Print the listing exactly as it stands, and skip any pictures in it.
--- START ---
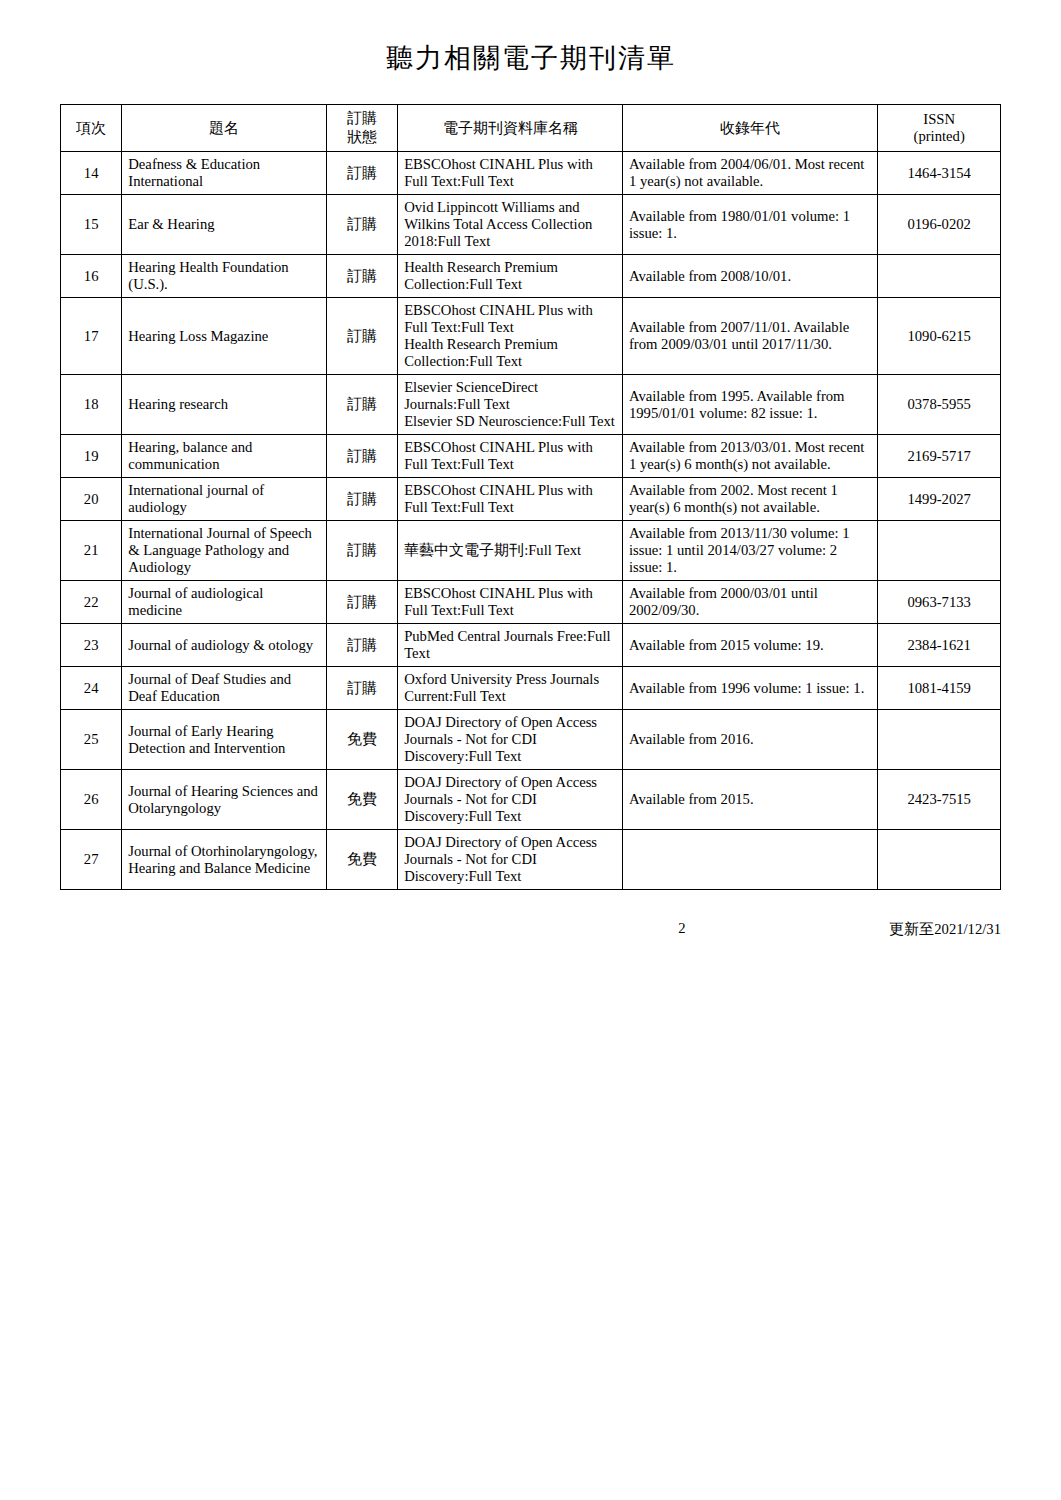聽力相關電子期刊清單
| 項次 | 題名 | 訂購 狀態 | 電子期刊資料庫名稱 | 收錄年代 | ISSN (printed) |
| --- | --- | --- | --- | --- | --- |
| 14 | Deafness & Education International | 訂購 | EBSCOhost CINAHL Plus with Full Text:Full Text | Available from 2004/06/01. Most recent 1 year(s) not available. | 1464-3154 |
| 15 | Ear & Hearing | 訂購 | Ovid Lippincott Williams and Wilkins Total Access Collection 2018:Full Text | Available from 1980/01/01 volume: 1 issue: 1. | 0196-0202 |
| 16 | Hearing Health Foundation (U.S.). | 訂購 | Health Research Premium Collection:Full Text | Available from 2008/10/01. | |
| 17 | Hearing Loss Magazine | 訂購 | EBSCOhost CINAHL Plus with Full Text:Full Text Health Research Premium Collection:Full Text | Available from 2007/11/01. Available from 2009/03/01 until 2017/11/30. | 1090-6215 |
| 18 | Hearing research | 訂購 | Elsevier ScienceDirect Journals:Full Text Elsevier SD Neuroscience:Full Text | Available from 1995. Available from 1995/01/01 volume: 82 issue: 1. | 0378-5955 |
| 19 | Hearing, balance and communication | 訂購 | EBSCOhost CINAHL Plus with Full Text:Full Text | Available from 2013/03/01. Most recent 1 year(s) 6 month(s) not available. | 2169-5717 |
| 20 | International journal of audiology | 訂購 | EBSCOhost CINAHL Plus with Full Text:Full Text | Available from 2002. Most recent 1 year(s) 6 month(s) not available. | 1499-2027 |
| 21 | International Journal of Speech & Language Pathology and Audiology | 訂購 | 華藝中文電子期刊:Full Text | Available from 2013/11/30 volume: 1 issue: 1 until 2014/03/27 volume: 2 issue: 1. | |
| 22 | Journal of audiological medicine | 訂購 | EBSCOhost CINAHL Plus with Full Text:Full Text | Available from 2000/03/01 until 2002/09/30. | 0963-7133 |
| 23 | Journal of audiology & otology | 訂購 | PubMed Central Journals Free:Full Text | Available from 2015 volume: 19. | 2384-1621 |
| 24 | Journal of Deaf Studies and Deaf Education | 訂購 | Oxford University Press Journals Current:Full Text | Available from 1996 volume: 1 issue: 1. | 1081-4159 |
| 25 | Journal of Early Hearing Detection and Intervention | 免費 | DOAJ Directory of Open Access Journals - Not for CDI Discovery:Full Text | Available from 2016. | |
| 26 | Journal of Hearing Sciences and Otolaryngology | 免費 | DOAJ Directory of Open Access Journals - Not for CDI Discovery:Full Text | Available from 2015. | 2423-7515 |
| 27 | Journal of Otorhinolaryngology, Hearing and Balance Medicine | 免費 | DOAJ Directory of Open Access Journals - Not for CDI Discovery:Full Text | | |
2
更新至2021/12/31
--- END ---
Output for this exercise:
聽力相關電子期刊清單
| 項次 | 題名 | 訂購 狀態 | 電子期刊資料庫名稱 | 收錄年代 | ISSN (printed) |
| --- | --- | --- | --- | --- | --- |
| 14 | Deafness & Education International | 訂購 | EBSCOhost CINAHL Plus with Full Text:Full Text | Available from 2004/06/01. Most recent 1 year(s) not available. | 1464-3154 |
| 15 | Ear & Hearing | 訂購 | Ovid Lippincott Williams and Wilkins Total Access Collection 2018:Full Text | Available from 1980/01/01 volume: 1 issue: 1. | 0196-0202 |
| 16 | Hearing Health Foundation (U.S.). | 訂購 | Health Research Premium Collection:Full Text | Available from 2008/10/01. | |
| 17 | Hearing Loss Magazine | 訂購 | EBSCOhost CINAHL Plus with Full Text:Full Text Health Research Premium Collection:Full Text | Available from 2007/11/01. Available from 2009/03/01 until 2017/11/30. | 1090-6215 |
| 18 | Hearing research | 訂購 | Elsevier ScienceDirect Journals:Full Text Elsevier SD Neuroscience:Full Text | Available from 1995. Available from 1995/01/01 volume: 82 issue: 1. | 0378-5955 |
| 19 | Hearing, balance and communication | 訂購 | EBSCOhost CINAHL Plus with Full Text:Full Text | Available from 2013/03/01. Most recent 1 year(s) 6 month(s) not available. | 2169-5717 |
| 20 | International journal of audiology | 訂購 | EBSCOhost CINAHL Plus with Full Text:Full Text | Available from 2002. Most recent 1 year(s) 6 month(s) not available. | 1499-2027 |
| 21 | International Journal of Speech & Language Pathology and Audiology | 訂購 | 華藝中文電子期刊:Full Text | Available from 2013/11/30 volume: 1 issue: 1 until 2014/03/27 volume: 2 issue: 1. | |
| 22 | Journal of audiological medicine | 訂購 | EBSCOhost CINAHL Plus with Full Text:Full Text | Available from 2000/03/01 until 2002/09/30. | 0963-7133 |
| 23 | Journal of audiology & otology | 訂購 | PubMed Central Journals Free:Full Text | Available from 2015 volume: 19. | 2384-1621 |
| 24 | Journal of Deaf Studies and Deaf Education | 訂購 | Oxford University Press Journals Current:Full Text | Available from 1996 volume: 1 issue: 1. | 1081-4159 |
| 25 | Journal of Early Hearing Detection and Intervention | 免費 | DOAJ Directory of Open Access Journals - Not for CDI Discovery:Full Text | Available from 2016. | |
| 26 | Journal of Hearing Sciences and Otolaryngology | 免費 | DOAJ Directory of Open Access Journals - Not for CDI Discovery:Full Text | Available from 2015. | 2423-7515 |
| 27 | Journal of Otorhinolaryngology, Hearing and Balance Medicine | 免費 | DOAJ Directory of Open Access Journals - Not for CDI Discovery:Full Text | | |
2
更新至2021/12/31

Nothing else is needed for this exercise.